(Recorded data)
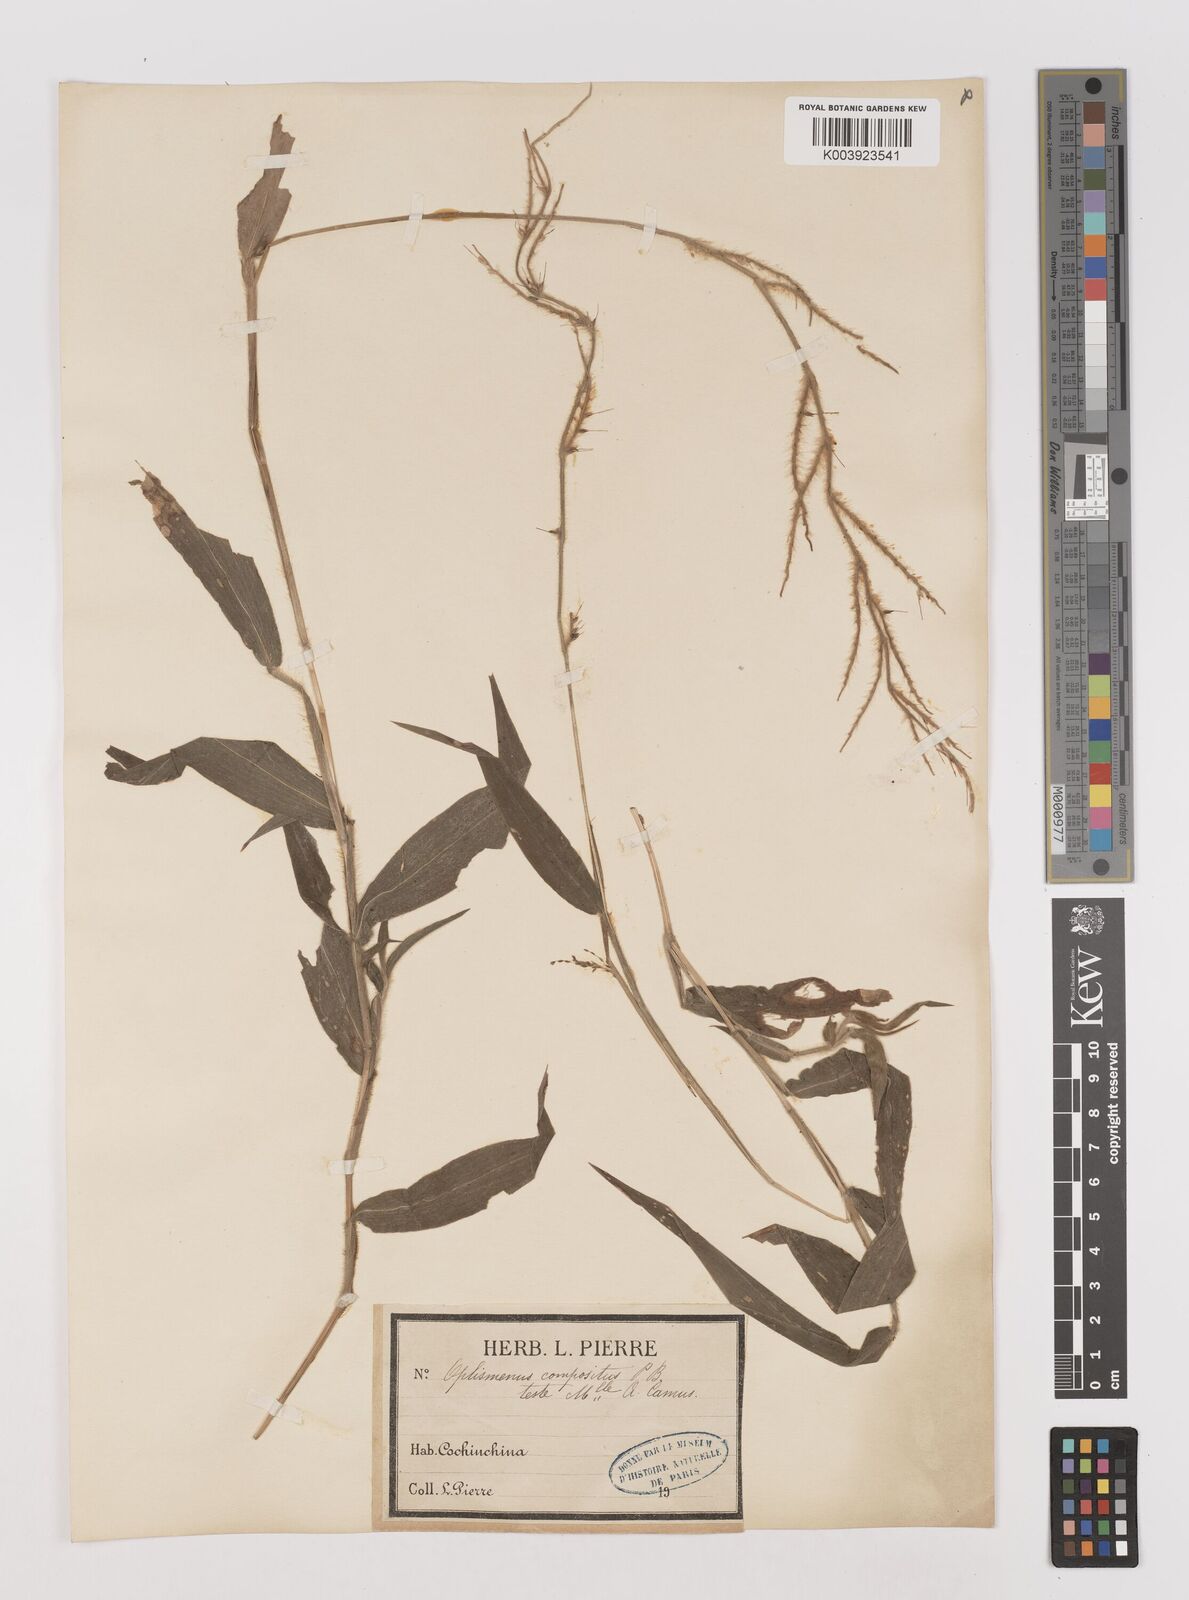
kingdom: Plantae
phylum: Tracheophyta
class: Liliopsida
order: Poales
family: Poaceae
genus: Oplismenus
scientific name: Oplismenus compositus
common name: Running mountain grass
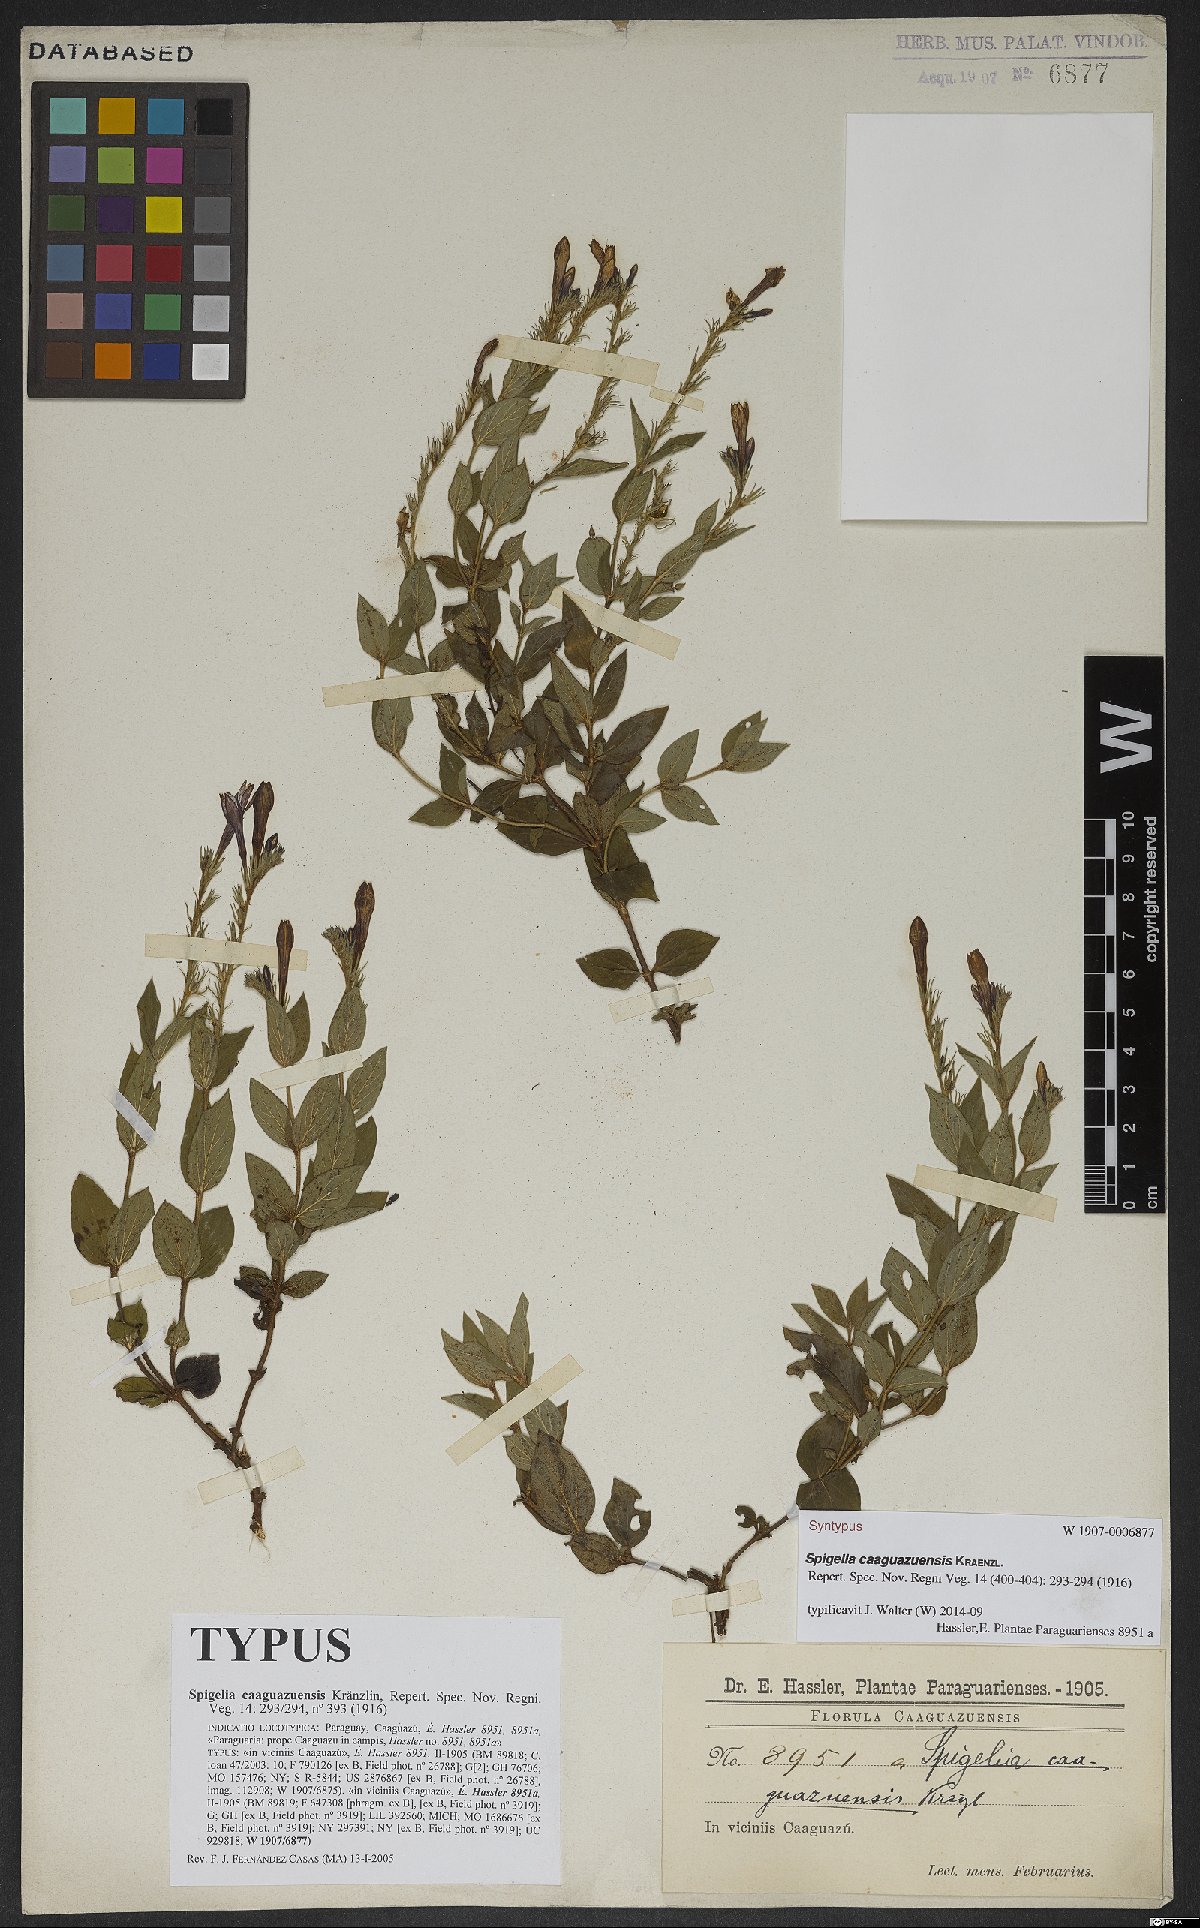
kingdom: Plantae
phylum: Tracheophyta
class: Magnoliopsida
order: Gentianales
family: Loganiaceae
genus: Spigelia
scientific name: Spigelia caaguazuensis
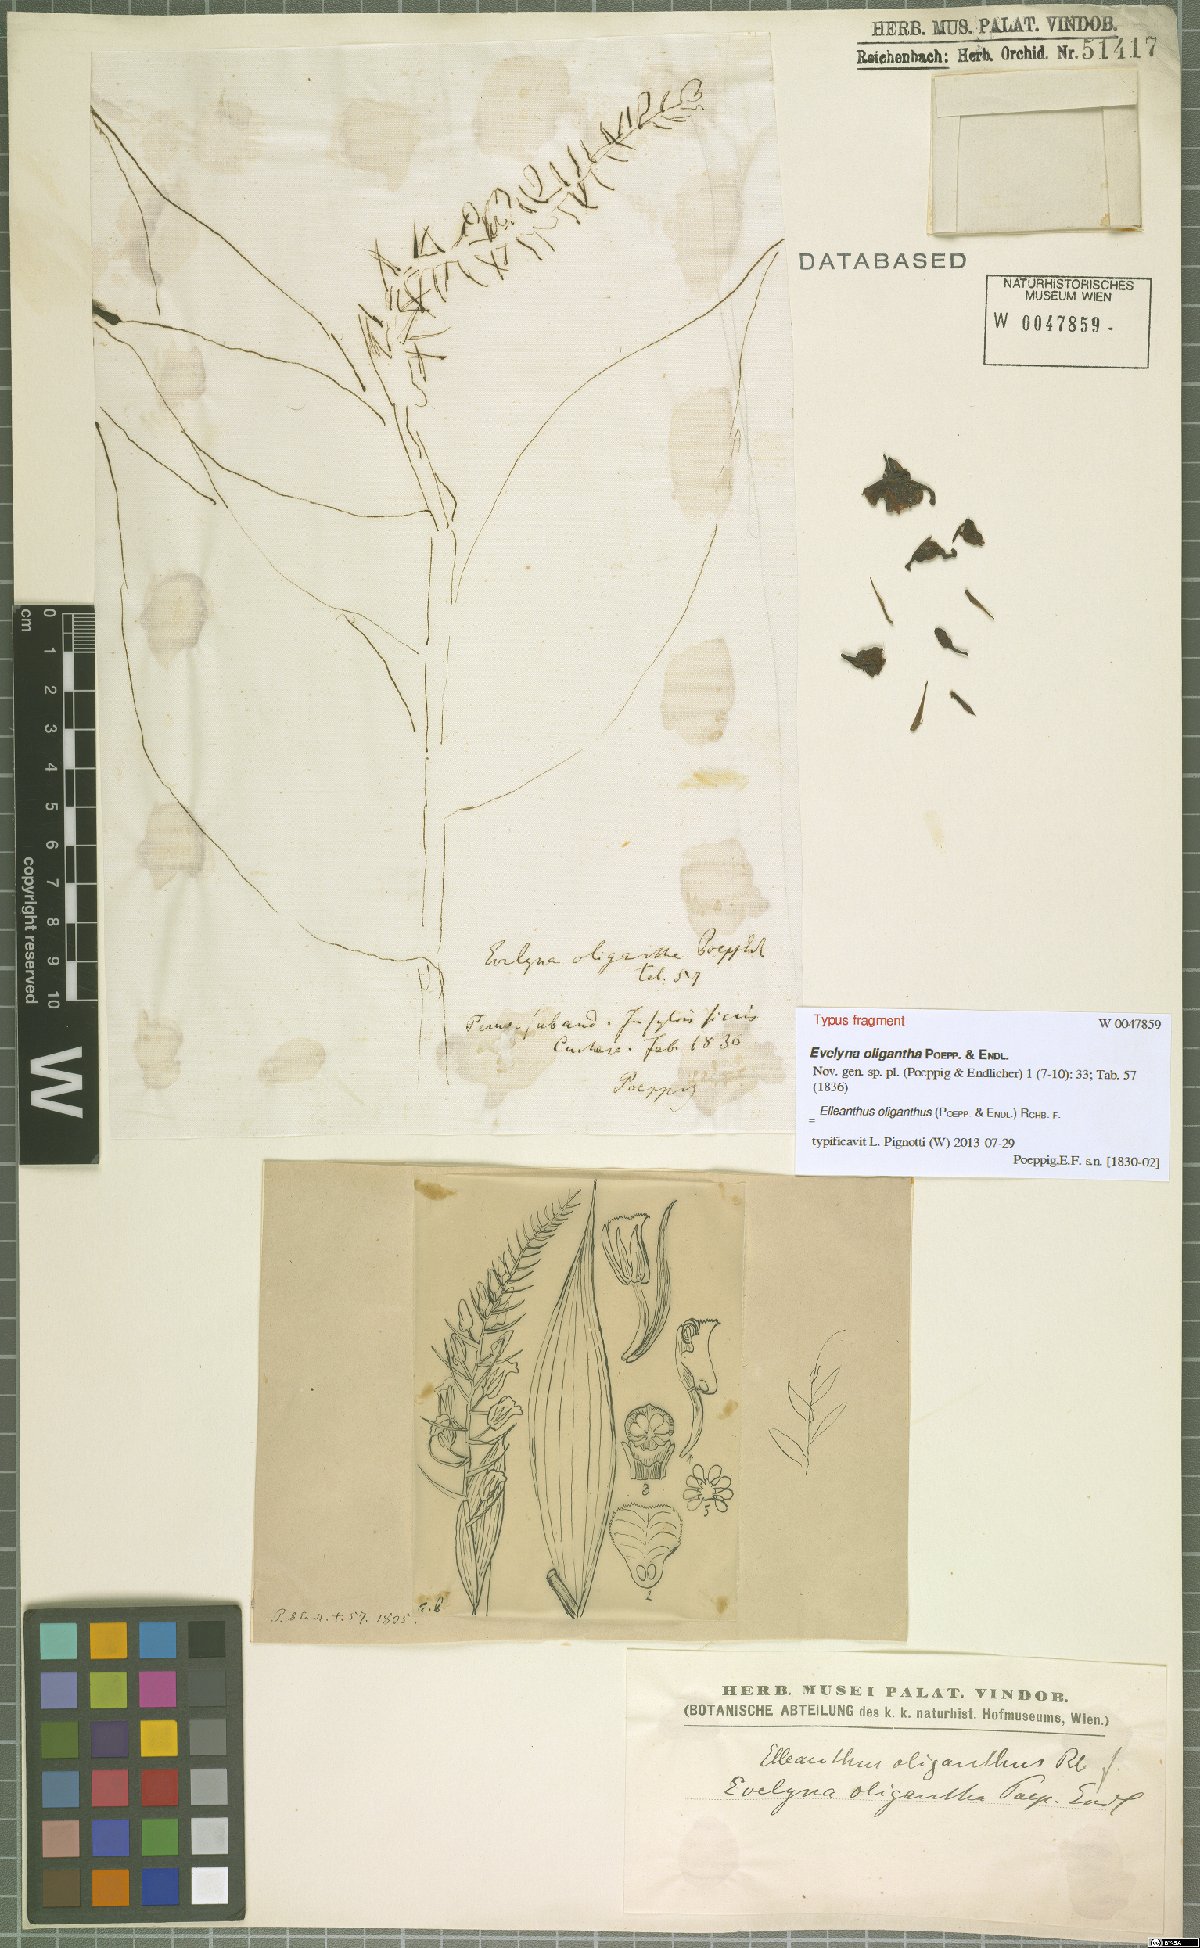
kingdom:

* Problem to work on:
Copy every line above word for word, leaving out the pictures.

* Response below:
kingdom: Plantae
phylum: Tracheophyta
class: Liliopsida
order: Poales
family: Poaceae
genus: Oplismenus
scientific name: Oplismenus compositus
common name: Running mountain grass
kingdom: Plantae
phylum: Tracheophyta
class: Magnoliopsida
order: Gentianales
family: Loganiaceae
genus: Spigelia
scientific name: Spigelia caaguazuensis
kingdom:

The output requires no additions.